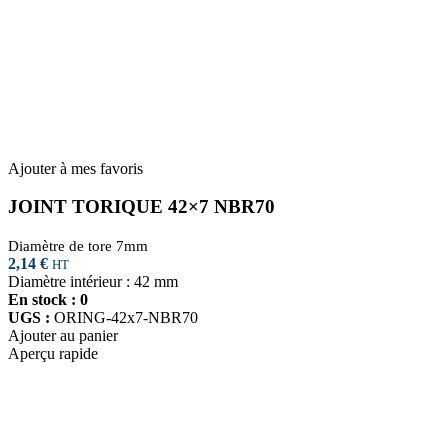
Ajouter à mes favoris
JOINT TORIQUE 42×7 NBR70
Diamètre de tore 7mm
2,14
€
HT
Diamètre intérieur : 42 mm
En stock : 0
UGS :
ORING-42x7-NBR70
Ajouter au panier
Aperçu rapide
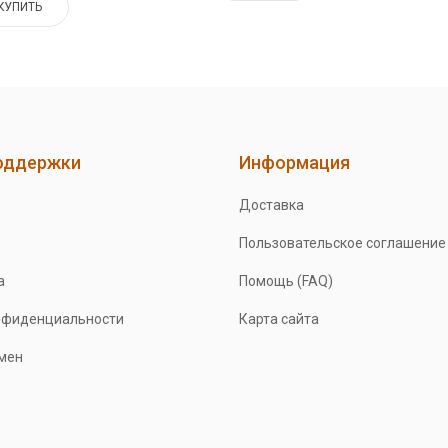
КУПИТЬ
оддержки
Информация
Доставка
Пользовательское соглашение
а
Помощь (FAQ)
нфиденциальности
Карта сайта
бмен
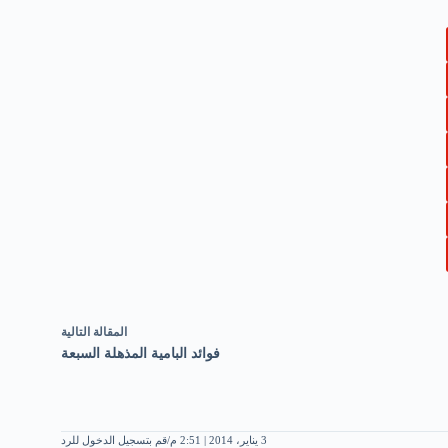
ال
مقالة
التالية
فوائد البامية المذهلة السبعة
3 يناير، 2014 | 2:51 م
قم بتسجيل الدخول للرد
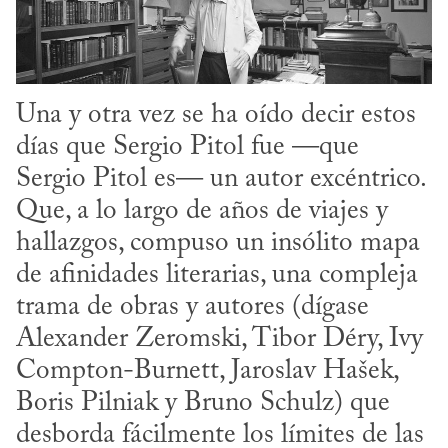
Una y otra vez se ha oído decir estos 
días que Sergio Pitol fue —que 
Sergio Pitol es— un autor excéntrico. 
Que, a lo largo de años de viajes y 
hallazgos, compuso un insólito mapa 
de afinidades literarias, una compleja 
trama de obras y autores (dígase 
Alexander Zeromski, Tibor Déry, Ivy 
Compton-Burnett, Jaroslav Hašek, 
Boris Pilniak y Bruno Schulz) que 
desborda fácilmente los límites de las 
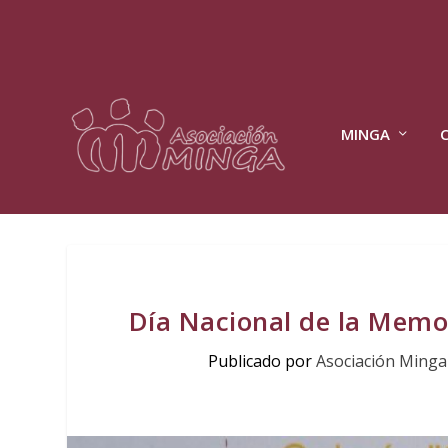
MINGA
Día Nacional de la Memor
Publicado por
Asociación Minga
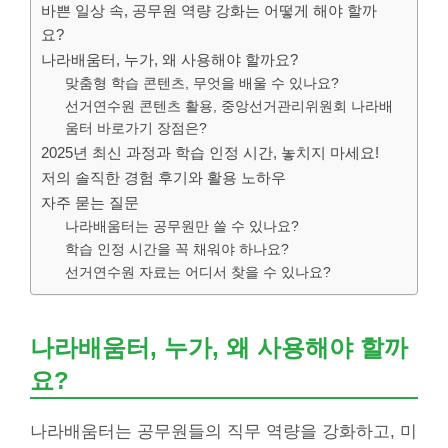
바쁜 일상 속, 공무원 역량 강화는 어떻게 해야 할까
요?
나라배움터, 누가, 왜 사용해야 할까요?
맞춤형 학습 콘텐츠, 무엇을 배울 수 있나요?
선거연수원 콘텐츠 활용, 중앙선거관리위원회 나라배
움터 바로가기 장점은?
2025년 최신 과정과 학습 인정 시간, 놓치지 마세요!
저의 솔직한 경험 후기와 활용 노하우
자주 묻는 질문
나라배움터는 공무원만 쓸 수 있나요?
학습 인정 시간을 꼭 채워야 하나요?
선거연수원 자료는 어디서 찾을 수 있나요?
나라배움터, 누가, 왜 사용해야 할까
요?
나라배움터는 공무원들의 직무 역량을 강화하고, 미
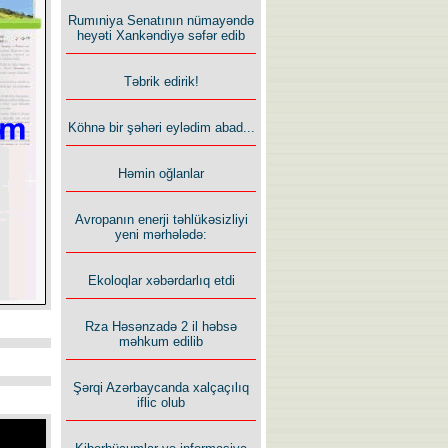
Rumıniya Senatının nümayəndə
heyəti Xankəndiyə səfər edib
Təbrik edirik!
Köhnə bir şəhəri eylədim abad...
Həmin oğlanlar
Avropanın enerji təhlükəsizliyi
yeni mərhələdə:
Ekoloqlar xəbərdarlıq etdi
Rza Həsənzadə 2 il həbsə
məhkum edilib
Şərqi Azərbaycanda xalçaçılıq
iflic olub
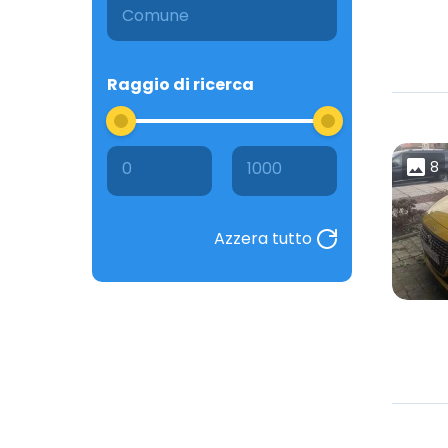
Raggio di ricerca
0
1000
8
Azzera tutto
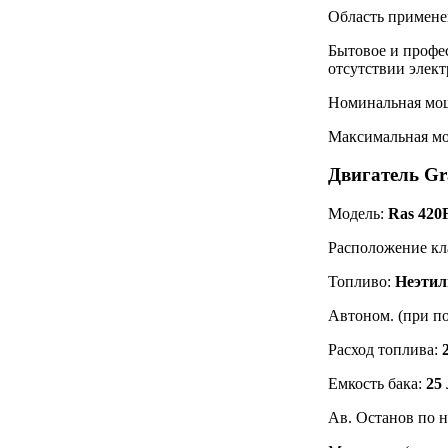
Область примене
Бытовое и профе
отсутствии элект
Номинальная мо
Максимальная мо
Двигатель Gr
Модель:
Ras 42
Расположение кл
Топливо:
Неэтил
Автоном. (при по
Расход топлива:
Емкость бака:
25 
Ав. Останов по 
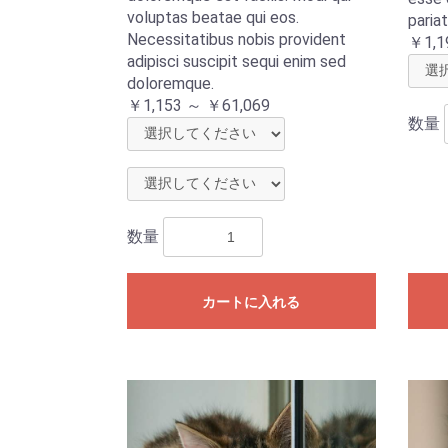
voluptas beatae qui eos.
pariat
Necessitatibus nobis provident
￥1,1
adipisci suscipit sequi enim sed
doloremque.
￥1,153 ～ ￥61,069
数量
数量
カートに入れる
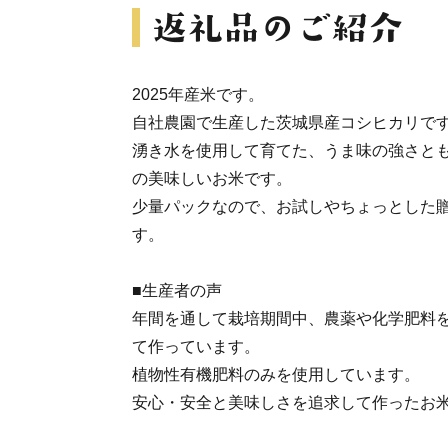
2025年産米です。
自社農園で生産した茨城県産コシヒカリで
湧き水を使用して育てた、うま味の強さと
の美味しいお米です。
少量パックなので、お試しやちょっとした
す。
■生産者の声
年間を通して栽培期間中、農薬や化学肥料
て作っています。
植物性有機肥料のみを使用しています。
安心・安全と美味しさを追求して作ったお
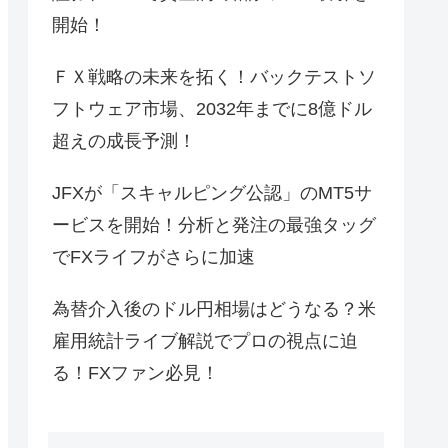
開始！
ＦＸ戦略の未来を拓く！バックテストソ
フトウェア市場、2032年までに8億ドル
超えの成長予測！
JFXが「スキャルピング公認」のMT5サ
ービスを開始！分析と発注の最強タッグ
でFXライフがさらに加速
為替介入後のドル円相場はどうなる？米
雇用統計ライブ解説でプロの視点に迫
る！FXファン必見！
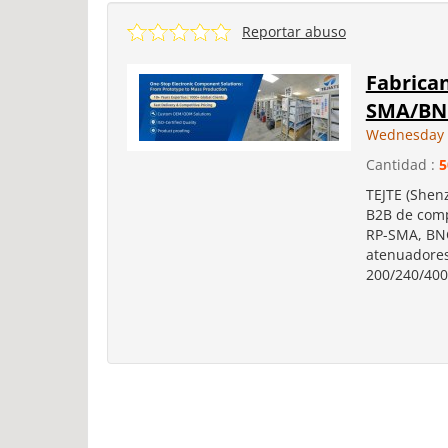
Reportar abuso
Fabrica
SMA/BNC
Wednesday 
Cantidad :
5
TEJTE (Shen
B2B de comp
RP-SMA, BNC
atenuadores
200/240/400)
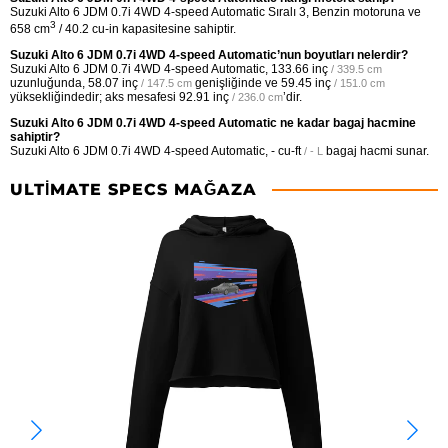
Suzuki Alto 6 JDM 0.7i 4WD 4-speed Automatic Sıralı 3, Benzin motoruna ve
3
658 cm
/ 40.2 cu-in kapasitesine sahiptir.
Suzuki Alto 6 JDM 0.7i 4WD 4-speed Automatic’nun boyutları nelerdir?
Suzuki Alto 6 JDM 0.7i 4WD 4-speed Automatic,
133.66 inç
/ 339.5 cm
uzunluğunda,
58.07 inç
genişliğinde ve
59.45 inç
/ 147.5 cm
/ 151.0 cm
yüksekliğindedir; aks mesafesi
92.91 inç
’dir.
/ 236.0 cm
Suzuki Alto 6 JDM 0.7i 4WD 4-speed Automatic ne kadar bagaj hacmine
sahiptir?
Suzuki Alto 6 JDM 0.7i 4WD 4-speed Automatic,
- cu-ft
bagaj hacmi sunar.
/ - L
ULTIMATE SPECS MAĞAZA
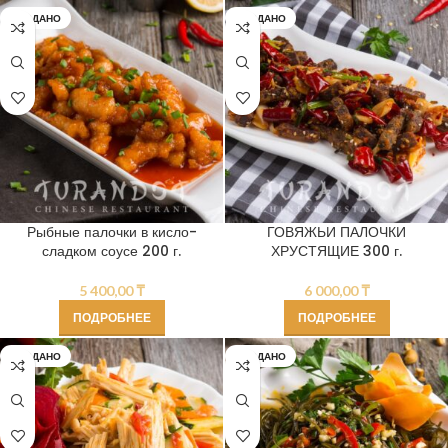
ПРОДАНО
ПРОДАНО
Рыбные палочки в кисло-
ГОВЯЖЬИ ПАЛОЧКИ
сладком соусе 200 г.
ХРУСТЯЩИЕ 300 г.
5 400,00
₸
6 000,00
₸
ПОДРОБНЕЕ
ПОДРОБНЕЕ
ПРОДАНО
ПРОДАНО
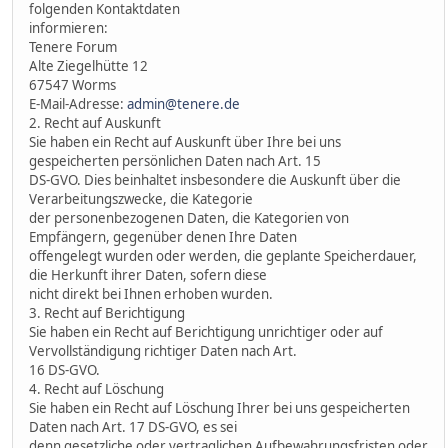
folgenden Kontaktdaten
informieren:
Tenere Forum
Alte Ziegelhütte 12
67547 Worms
E-Mail-Adresse:
admin@tenere.de
2. Recht auf Auskunft
Sie haben ein Recht auf Auskunft über Ihre bei uns
gespeicherten persönlichen Daten nach Art. 15
DS-GVO. Dies beinhaltet insbesondere die Auskunft über die
Verarbeitungszwecke, die Kategorie
der personenbezogenen Daten, die Kategorien von
Empfängern, gegenüber denen Ihre Daten
offengelegt wurden oder werden, die geplante Speicherdauer,
die Herkunft ihrer Daten, sofern diese
nicht direkt bei Ihnen erhoben wurden.
3. Recht auf Berichtigung
Sie haben ein Recht auf Berichtigung unrichtiger oder auf
Vervollständigung richtiger Daten nach Art.
16 DS-GVO.
4. Recht auf Löschung
Sie haben ein Recht auf Löschung Ihrer bei uns gespeicherten
Daten nach Art. 17 DS-GVO, es sei
denn gesetzliche oder vertraglichen Aufbewahrungsfristen oder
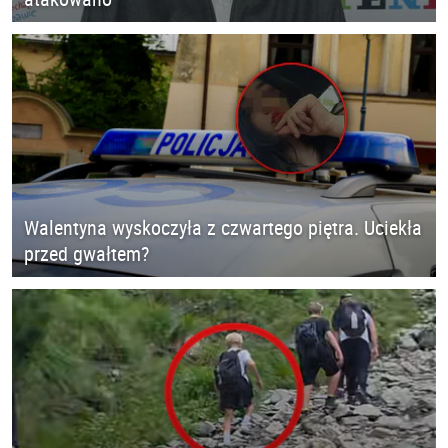
Walentyna wyskoczyła z czwartego piętra. Uciekła
przed gwałtem?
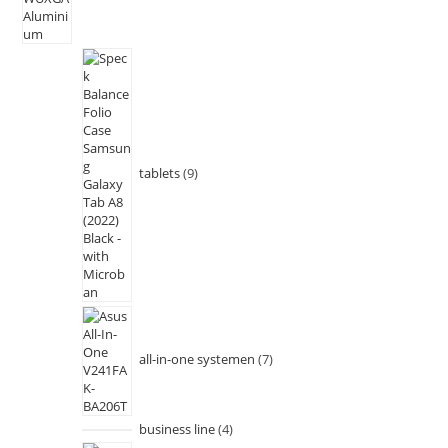
tablets
9
all-in-one systemen
7
business line
4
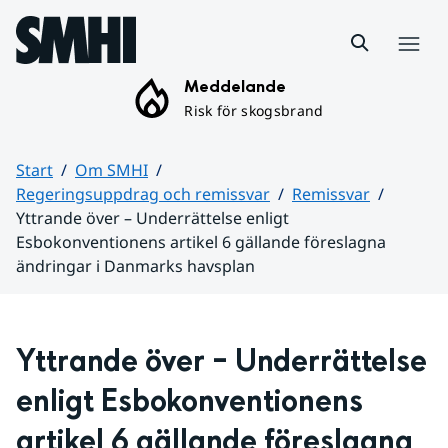
Hoppa till sidans innehåll
Meny
Meddelande
Risk för skogsbrand
Start
Om SMHI
Regeringsuppdrag och remissvar
Remissvar
Yttrande över – Underrättelse enligt
Esbokonventionens artikel 6 gällande föreslagna
ändringar i Danmarks havsplan
Huvudinnehåll
Yttrande över – Underrättelse 
enligt Esbokonventionens 
artikel 6 gällande föreslagna 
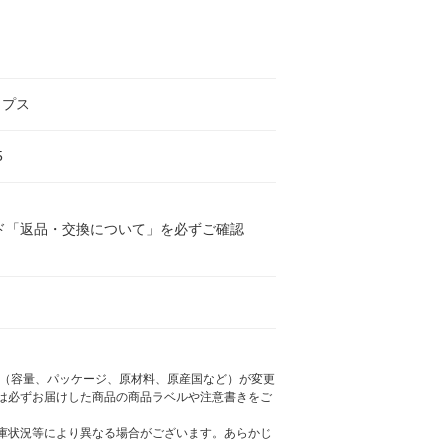
ップス
5
ド「返品・交換について」を必ずご確認
様（容量、パッケージ、原材料、原産国など）が変更
は必ずお届けした商品の商品ラベルや注意書きをご
庫状況等により異なる場合がございます。あらかじ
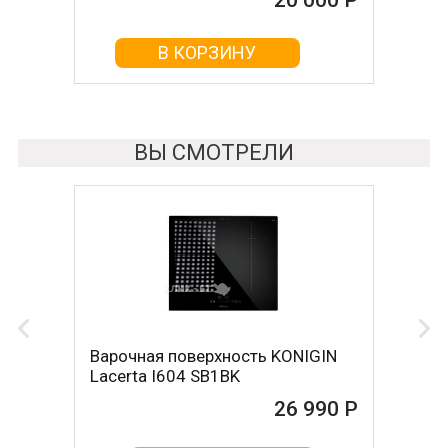
20 000 Р
20 000 Р
В КОРЗИНУ
В КОРЗИНУ
ВЫ СМОТРЕЛИ
Варочная поверхность KONIGIN
Lacerta I604 SB1BK
26 990 Р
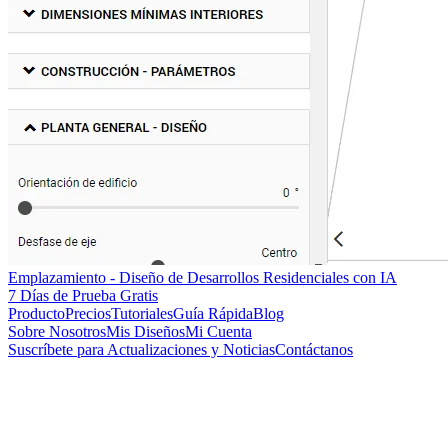
Emplazamiento - Diseño de Desarrollos Residenciales con IA
7 Días de Prueba Gratis
Producto
Precios
Tutoriales
Guía Rápida
Blog
Sobre Nosotros
Mis Diseños
Mi Cuenta
Suscríbete para Actualizaciones y Noticias
Contáctanos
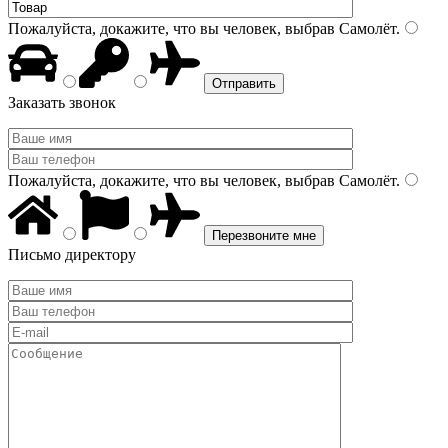
Пожалуйста, докажите, что вы человек, выбрав
Самолёт
.
Заказать звонок
Пожалуйста, докажите, что вы человек, выбрав
Самолёт
.
Письмо директору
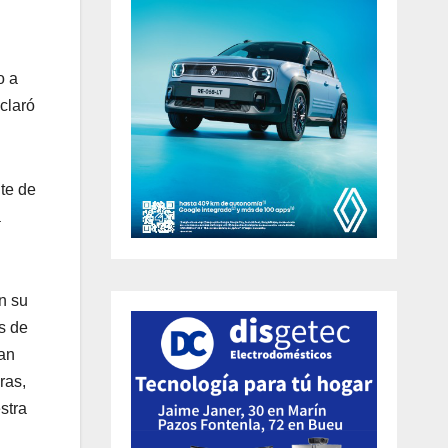
o a
claró
nte de
a
n su
s de
an
ras,
stra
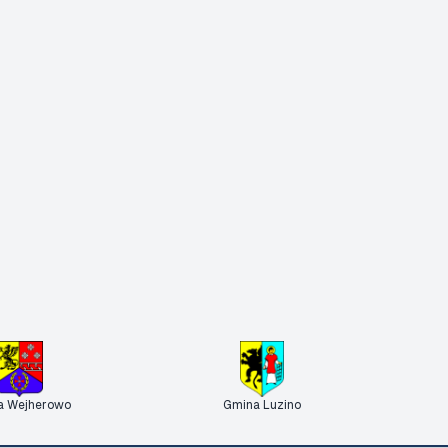
a Wejherowo
Gmina Luzino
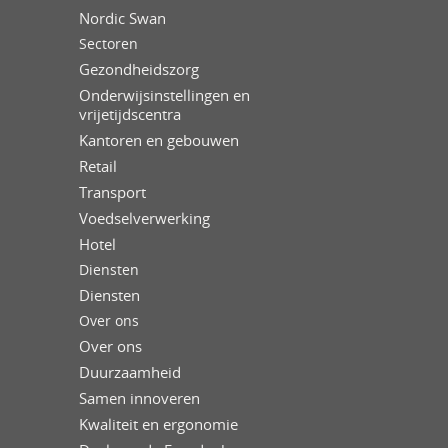
Nordic Swan
Sectoren
Gezondheidszorg
Onderwijsinstellingen en
vrijetijdscentra
Kantoren en gebouwen
Retail
Transport
Voedselverwerking
Hotel
Diensten
Diensten
Over ons
Over ons
Duurzaamheid
Samen innoveren
Kwaliteit en ergonomie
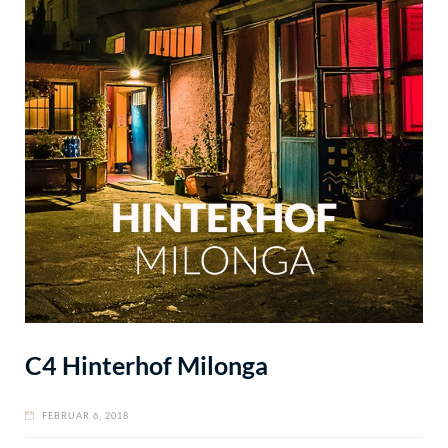
C4 Hinterhof Milonga
FEBRUAR 6, 2018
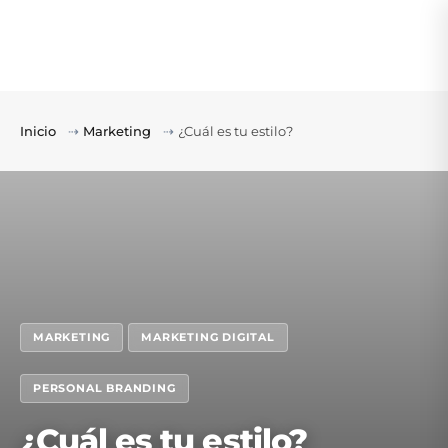
Inicio
⇢
Marketing
⇢
¿Cuál es tu estilo?
MARKETING
MARKETING DIGITAL
PERSONAL BRANDING
¿Cuál es tu estilo?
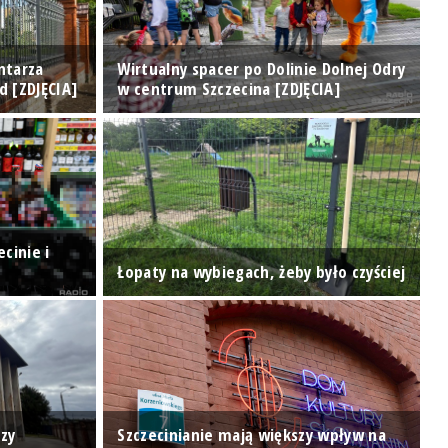
ntarza
Wirtualny spacer po Dolinie Dolnej Odry
S
d [ZDJĘCIA]
w centrum Szczecina [ZDJĘCIA]
je
cinie i
N
Łopaty na wybiegach, żeby było czyściej
z
zy
Szczecinianie mają większy wpływ na
W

# # #

Activity → Without any pictures, write out the lines running from the one containing "Nordic Swan" through the end of the listing above, both included, exactly as given.

Output of the exercise →
Nordic Swan
Sectoren
Gezondheidszorg
Onderwijsinstellingen en
vrijetijdscentra
Kantoren en gebouwen
Retail
Transport
Voedselverwerking
Hotel
Diensten
Diensten
Over ons
Over ons
Duurzaamheid
Samen innoveren
Kwaliteit en ergonomie
C4 Hinterhof Milonga
FEBRUAR 6, 2018
Inicio
⇢
Marketing
⇢
¿Cuál es tu estilo?
MARKETING
MARKETING DIGITAL
PERSONAL BRANDING
¿Cuál es tu estilo?
ntarza
Wirtualny spacer po Dolinie Dolnej Odry
S
d [ZDJĘCIA]
w centrum Szczecina [ZDJĘCIA]
je
cinie i
N
Łopaty na wybiegach, żeby było czyściej
z
zy
Szczecinianie mają większy wpływ na
W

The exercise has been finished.